The Effect of Interest Rate on REITs
The Discounted Cash Flow (DCF) model offers an explanation on how businesses generate value and REIT long term share performance. The DCF model includes several variables, but we focus on the two main value drivers here: discount rates (a derivative of interest rates) and business cash flows. The impact of market interest rates on a REIT’s valuation, is driven by the discount rates and cash flows and their interaction. The theory states that a lower discount rate increases the DCF value, assuming cash flows remain constant.
We acknowledge the positive impact that lower interest rates can have on REITs’ cost of capital, which can create opportunities for additional growth through acquisitions. However, the effect of market interest rates on the cash flows of a business can be less straightforward since only a small portion of debt is repriced annually. On the other hand, rising interest rate might reflect improvement in the underlying fundamentals. A stronger economy leads to both higher occupancy and rental rates resulting in better profits and dividends for shareholders. Additionally, rising interest rates might also limit new construction, which benefits existing owners of real estate through reduced supply.
The complex interaction of these factors and the figures above show that even if investors can anticipate the change in interest rates, it might not necessarily lead to the right investment decision. Therefore, instead of attempting to predict the direction and magnitude of interest rate moves, B&I Capital emphasizes evaluating the business models and fundamentals of REITs.
Positive Fundamentals for REITs
We focus on REITs with solid business models, good balance sheets, and proven management teams, evaluating companies based on their expected total return (dividend yield plus dividend growth) and favour REITs with higher total return expectations. Figure 3 shows that US REITs are currently enjoying solid long-term fundamentals based on Net Operating Income (NOI) and dividend growth.
These numbers are supported by our discussions with REIT management teams. As an example, Four Corners’ REIT CEO, Bill Lenehan, highlights a strengthening acquisition market, evidenced by their recent purchase of 19 Bloomin' Brands restaurant properties for USD 66 million. Healthcare REIT Welltower has also engaged in significant external growth even through an elevated interest rate environment, having deployed USD 4.9bn in 2024 as of their July business update.

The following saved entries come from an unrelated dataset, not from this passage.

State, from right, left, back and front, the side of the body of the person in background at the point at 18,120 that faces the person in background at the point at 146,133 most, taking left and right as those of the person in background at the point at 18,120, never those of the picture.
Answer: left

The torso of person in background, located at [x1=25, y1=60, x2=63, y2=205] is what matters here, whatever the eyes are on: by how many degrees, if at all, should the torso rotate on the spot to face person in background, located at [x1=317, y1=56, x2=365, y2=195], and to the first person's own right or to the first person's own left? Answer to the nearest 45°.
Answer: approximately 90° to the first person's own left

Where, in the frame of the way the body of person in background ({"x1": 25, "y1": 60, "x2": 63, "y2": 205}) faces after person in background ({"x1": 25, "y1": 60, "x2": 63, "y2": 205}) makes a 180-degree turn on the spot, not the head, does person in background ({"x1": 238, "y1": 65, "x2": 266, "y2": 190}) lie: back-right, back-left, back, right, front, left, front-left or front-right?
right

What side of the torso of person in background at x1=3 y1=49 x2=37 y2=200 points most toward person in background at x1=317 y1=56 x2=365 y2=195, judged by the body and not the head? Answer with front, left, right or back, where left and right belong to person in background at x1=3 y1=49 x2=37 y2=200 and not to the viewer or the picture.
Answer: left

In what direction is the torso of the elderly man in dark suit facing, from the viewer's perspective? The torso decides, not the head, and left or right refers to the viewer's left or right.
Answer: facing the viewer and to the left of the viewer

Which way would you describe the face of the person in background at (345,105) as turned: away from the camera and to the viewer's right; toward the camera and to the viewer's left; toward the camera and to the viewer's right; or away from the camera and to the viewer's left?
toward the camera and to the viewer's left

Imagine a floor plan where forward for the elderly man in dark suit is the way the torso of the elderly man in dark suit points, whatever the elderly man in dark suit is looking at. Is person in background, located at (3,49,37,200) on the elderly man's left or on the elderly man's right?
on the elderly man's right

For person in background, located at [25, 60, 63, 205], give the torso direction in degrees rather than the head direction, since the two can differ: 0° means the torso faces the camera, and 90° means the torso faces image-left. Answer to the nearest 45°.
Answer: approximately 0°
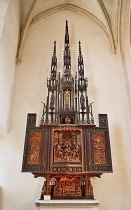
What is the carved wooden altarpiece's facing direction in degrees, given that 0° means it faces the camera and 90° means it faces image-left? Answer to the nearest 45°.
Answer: approximately 0°
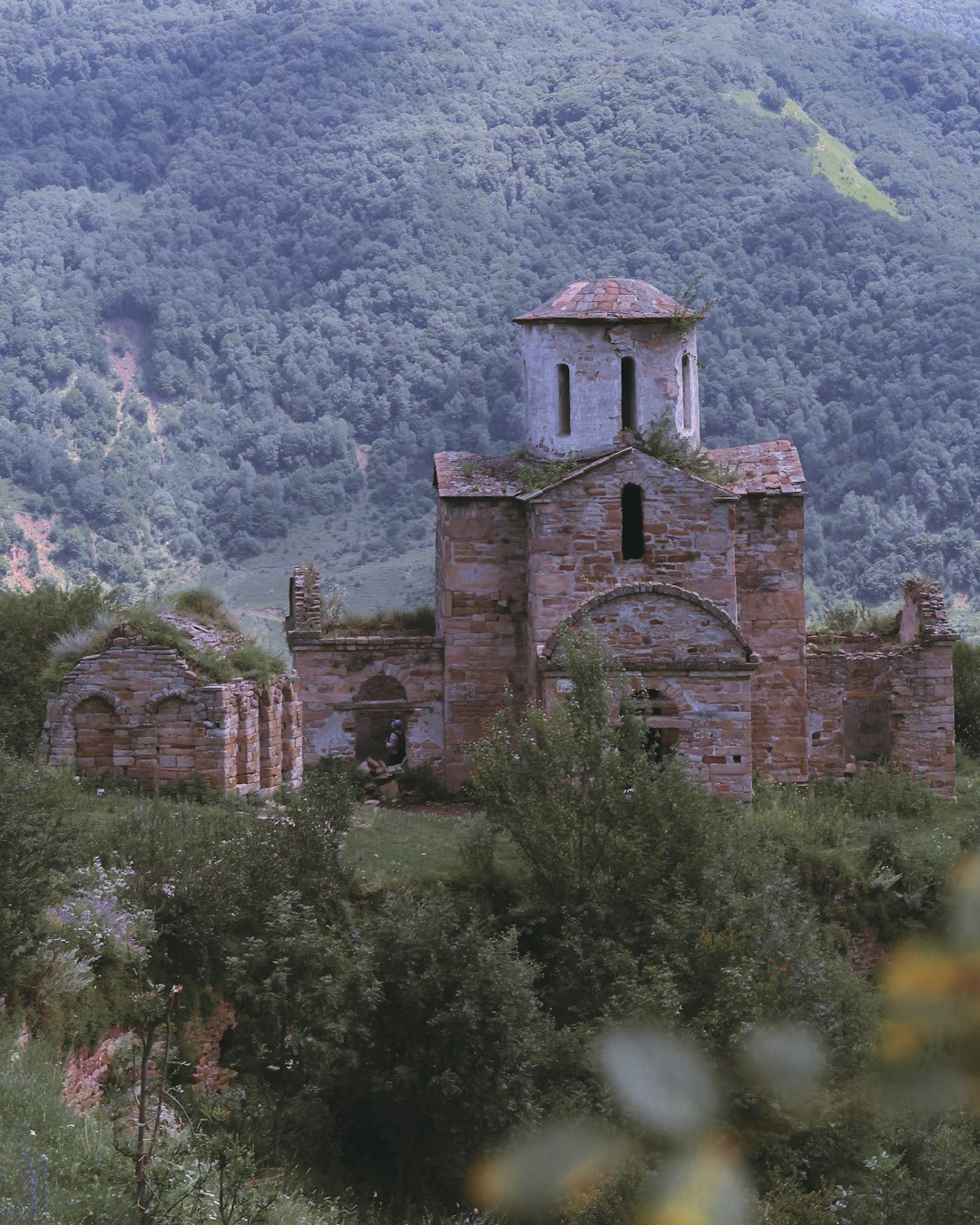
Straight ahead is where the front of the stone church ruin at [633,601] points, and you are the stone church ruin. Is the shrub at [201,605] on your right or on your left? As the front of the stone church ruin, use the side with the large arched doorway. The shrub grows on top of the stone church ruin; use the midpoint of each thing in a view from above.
on your right

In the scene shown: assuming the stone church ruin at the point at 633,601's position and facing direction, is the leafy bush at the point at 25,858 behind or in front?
in front

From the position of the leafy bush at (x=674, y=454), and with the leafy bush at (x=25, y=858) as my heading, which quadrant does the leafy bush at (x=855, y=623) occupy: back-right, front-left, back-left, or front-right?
back-left

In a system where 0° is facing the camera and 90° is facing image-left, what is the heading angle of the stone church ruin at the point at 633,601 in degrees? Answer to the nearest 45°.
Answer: approximately 0°
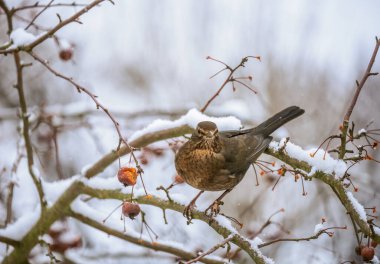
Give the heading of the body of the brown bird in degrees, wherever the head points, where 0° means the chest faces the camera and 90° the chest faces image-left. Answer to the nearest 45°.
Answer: approximately 45°

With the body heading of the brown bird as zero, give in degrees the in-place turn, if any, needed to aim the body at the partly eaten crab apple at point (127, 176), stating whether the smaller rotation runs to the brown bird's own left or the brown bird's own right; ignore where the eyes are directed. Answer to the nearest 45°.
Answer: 0° — it already faces it
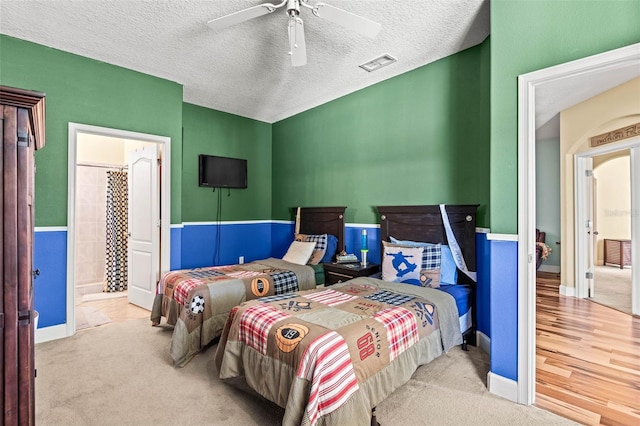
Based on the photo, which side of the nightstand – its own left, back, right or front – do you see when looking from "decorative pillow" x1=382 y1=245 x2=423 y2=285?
left

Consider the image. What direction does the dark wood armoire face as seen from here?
to the viewer's right

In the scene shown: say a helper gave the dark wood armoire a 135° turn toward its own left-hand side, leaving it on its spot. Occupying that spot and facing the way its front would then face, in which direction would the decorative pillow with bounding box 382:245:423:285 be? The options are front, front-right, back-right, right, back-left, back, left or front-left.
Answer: back-right

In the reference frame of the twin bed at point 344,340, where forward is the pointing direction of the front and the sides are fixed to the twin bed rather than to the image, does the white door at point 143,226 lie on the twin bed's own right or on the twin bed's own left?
on the twin bed's own right

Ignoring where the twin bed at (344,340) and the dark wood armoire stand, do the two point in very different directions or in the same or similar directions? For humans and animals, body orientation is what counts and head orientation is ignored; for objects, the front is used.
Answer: very different directions

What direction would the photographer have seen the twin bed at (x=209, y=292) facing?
facing the viewer and to the left of the viewer

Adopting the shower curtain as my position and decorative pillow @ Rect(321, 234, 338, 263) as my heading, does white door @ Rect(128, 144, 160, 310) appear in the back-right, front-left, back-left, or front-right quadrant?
front-right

We believe that our emphasis on traditional fundamental analysis offers deeper insights into the underlying business drivers and long-term capital growth. This disciplined approach provides prudent investors with a more robust framework for making informed and profitable decisions in the REIT sector. At B&I Capital, our focus remains on leveraging these fundamentals to guide our long-term investment decisions and strategy.